From: David De La Harpe Golden
Subject: Re: bzr repository ready?
Date: Wed, 25 Nov 2009 22:26:14 +0000
User-agent: Mozilla-Thunderbird 2.0.0.22 (X11/20091109)

> We are failing to communicate

I know rather less than Karl about bzr, but I'm one of the ones who would be using lightweight checkouts from a local repository, so I'll have a shot:

I'm asking about how to use lightweight checkouts.  Someone
recommended them for people not writing lots of changes.

When you make a lightweight checkout, do you have to first make a
local repository and get the branch into it?

Have to? No.
Can you do that if you want to? Yes.
Why would you want to? See *** below.

Or can you make a lightweight checkout straight from
> the remote repository?

Yes. Though that's then similar to using a non-distributed VCS - a better one than CVS, but still, with usual non-distributed VCS disadvantages associated with needing to be able to talk to the remote "repository" (there's a terminological issue here as bzr is "branch centric").

I got the impression that the lightweight checkout was recommended
because it avoids the need to make a local repository.

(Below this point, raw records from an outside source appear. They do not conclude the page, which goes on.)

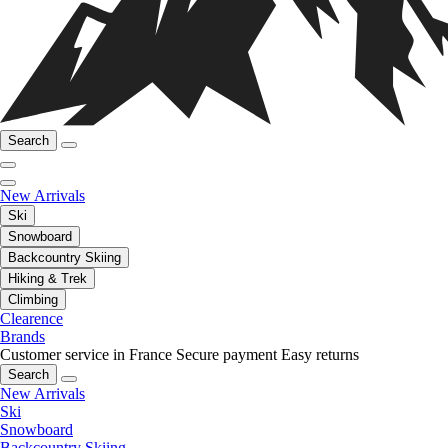
Search
New Arrivals
Ski
Snowboard
Backcountry Skiing
Hiking & Trek
Climbing
Clearence
Brands
Customer service in France
Secure payment
Easy returns
Search
New Arrivals
Ski
Snowboard
Backcountry Skiing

That is a reason to make a lightweight checkout from a remote repository alright - People not writing lots of changes might use such a lightweight checkout from a remote repository as it avoids grabbing the whole branch with full historical data (a couple of hundred megs for emacs, and also doing it with bzr-over-http is slower that one would expect even given that size for whatever reason)

In other words, after doing
   bzr branch URL_TO_UPSTREAM_EMACS_TRUNK

why not just go ahead and edit the files in the directory
for that branch?


*** The issue of lightweight checkouts from a _local_ repository arose in the case of emulating the git sense of branches (which are not materialized as subdirectories in the filesystem).

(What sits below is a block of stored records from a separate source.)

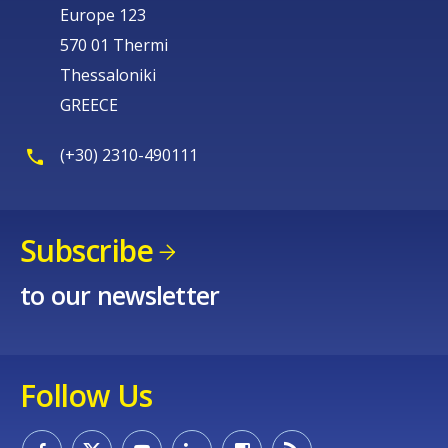
Europe 123
570 01 Thermi
Thessaloniki
GREECE
(+30) 2310-490111
Subscribe
to our newsletter
Follow Us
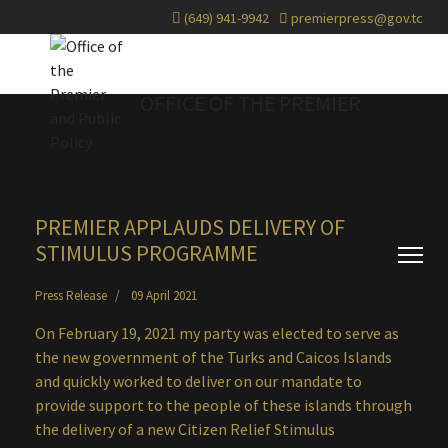
(649) 941-9942
premierpress@gov.tc
OFFICE OF THE PREMIER
PREMIER APPLAUDS DELIVERY OF
STIMULUS PROGRAMME
Press Release
09 April 2021
On February 19, 2021 my party was elected to serve as
the new government of the Turks and Caicos Islands
and quickly worked to deliver on our mandate to
provide support to the people of these islands through
the delivery of a new Citizen Relief Stimulus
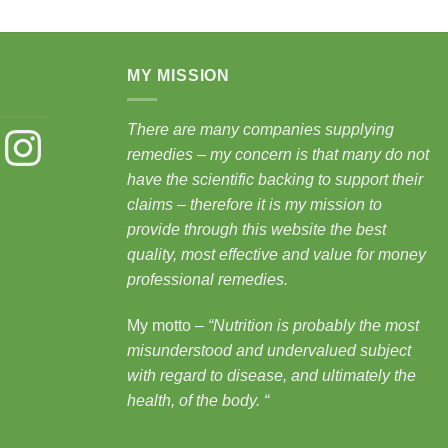
MY MISSION
There are many companies supplying
st
Instagram
remedies – my concern is that many do not
have the scientific backing to support their
claims – therefore it is my mission to
provide through this website the best
quality, most effective and value for money
professional remedies.
My motto –
“Nutrition is probably the most
misunderstood and undervalued subject
with regard to disease, and ultimately the
health, of the body.
“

To pretend bzr is git in this respect (there are other respects in which they differ), you can make a local repository (multiple bzr branches using the same storage) configured not to populate the branch directories with actual working copies of files ("--no-trees") and branch the branches you want into it.

Then you do a lightweight checkout of a branch to single working directory, then you switch that single working directory between lightweight checkouts of your different branches with the "bzr switch" command.

This means you have lots less branch directories populated with files, assuming you have multiple branches.

A cited disadvantage of "branches are subdirectories" was the need to separately "make bootstrap" each branch separately. If you're switching a single working directory between checkouts of branches, you can "get away with" not bootstrapping so much, something like switching cvs branches with (IIRC) "cvs update -r".

> Do you have to make a checkout from the branch in order to get
> source files you can use?

Only if you've made a branch with no working copies of source files with the --no-trees option because you're emulating git style as above.